══ Kaynak Metin ══
Başlı başına bir ideoloji olarak ırkçılık, “ırksallaştırma” (Rassifizierung) kavramına dayanmaktadır. Irksallaştırma, ırk kategorisinin kullanılması ve bununla bağlantılı birtakım özelliklerin ve niteliklerin kişileri daha doğrusu insan gruplarını belirgin bir şekilde öteki olarak vasıflandırma süreci olarak görülmektedir (Kuhn, Iva: 2015). Yine aynı şekilde ırk kategorisi, ırkçılık ile oluşturulmuş, icat edilmiş bir yapı. Irkçılık, kişileri ve kişi gruplarını değerlendirmeye tabi tutarak sınıflandıran, belirli bir değere göre ayrıştırmaya yarayan bir araç. Irkçılık bir metot olarak insanları sınıflandırmaya ve hiyerarşik bir yapıda ele alınmasına hizmet etmektedir (Kuhn: 2015). Irkçılık aynı zamanda bir ötekileştirme, ötekini inşa etme yapısı olarak da görülmektedir.[1] Buna göre Müslümanlar Almanlardan ayrılmakta, (Onlar bizden farklı), homojenleştirilmekte (Müslümanların hepsi aynı) onlara has bir takım (negatif) nitelikler izafe edilmekte (Müslümanlar kültürleri ve dinleri gereği böyle), insanlar dış görünüşlerinde, isimlerine veya kendilerine izafe edilen kökenlerinden dolayı Müslüman olarak sınıflandırılmaktalar.[2] Böylece Müslümanlar toplumsal kötülüğün metaforu yapılmakta. Müslüman karşıtı ırkçılık insanları belirli bir kültür, din ve köken tasavvurları ile özdeşleştirdiği için ırkçılıktır. Irkçılığın başka bir türü olan Müslüman karşıtı ırkçılık (Antimuslimischer Rassismus) ta din adeta biyolojik bir nitelik, alamet olarak kullanılmakta.
═══
Irkçılık konulu metindeki “Başlı başına bir ideoloji olarak ırkçılık” ile başlayan paragrafı, ana bilgilerini koruyarak kısa bir madde listesine dönüştürün. Bu alıştırmada veriye ihtiyaç yoktur.
══ Veri Seti İçeriği ══
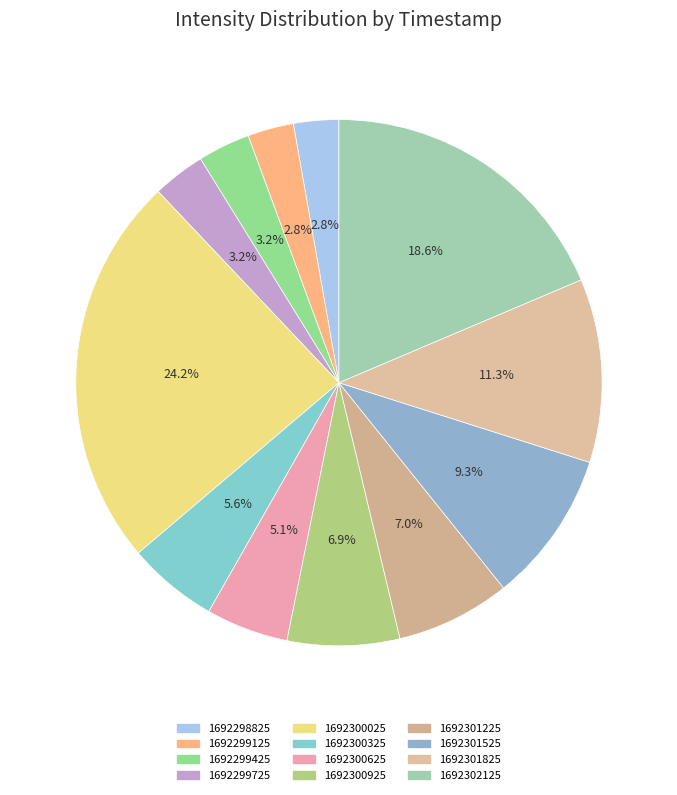

To the nearest percent, what is the combined percentage of 1692301525 and 1692301225?

16%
═══
Alıştırma Yanıtı -
- Irkçılık, “ırksallaştırma” kavramına dayanan bir ideolojidir.
- Irksallaştırma, ırk kategorisi ve ona bağlanan özellikler kullanılarak insan gruplarının belirgin biçimde öteki olarak nitelendirilmesi sürecidir.
- Irk kategorisi, ırkçılık tarafından oluşturulmuş, icat edilmiş bir yapıdır.
- Irkçılık, insanları değerlendirip sınıflandıran, hiyerarşik bir düzende ayrıştıran bir araç ve ötekini inşa etme yapısıdır.
- Müslümanlar Almanlardan ayrılır, homojenleştirilir, onlara olumsuz nitelikler yüklenir; insanlar dış görünüşleri, isimleri veya atfedilen kökenleri nedeniyle Müslüman olarak sınıflandırılır.
- Böylece Müslümanlar toplumsal kötülüğün metaforu hâline getirilir.
- Müslüman karşıtı ırkçılık, insanları belirli kültür, din ve köken tasavvurlarıyla özdeşleştirdiği için ırkçılıktır. Bu türde din adeta biyolojik bir nitelik gibi kullanılır.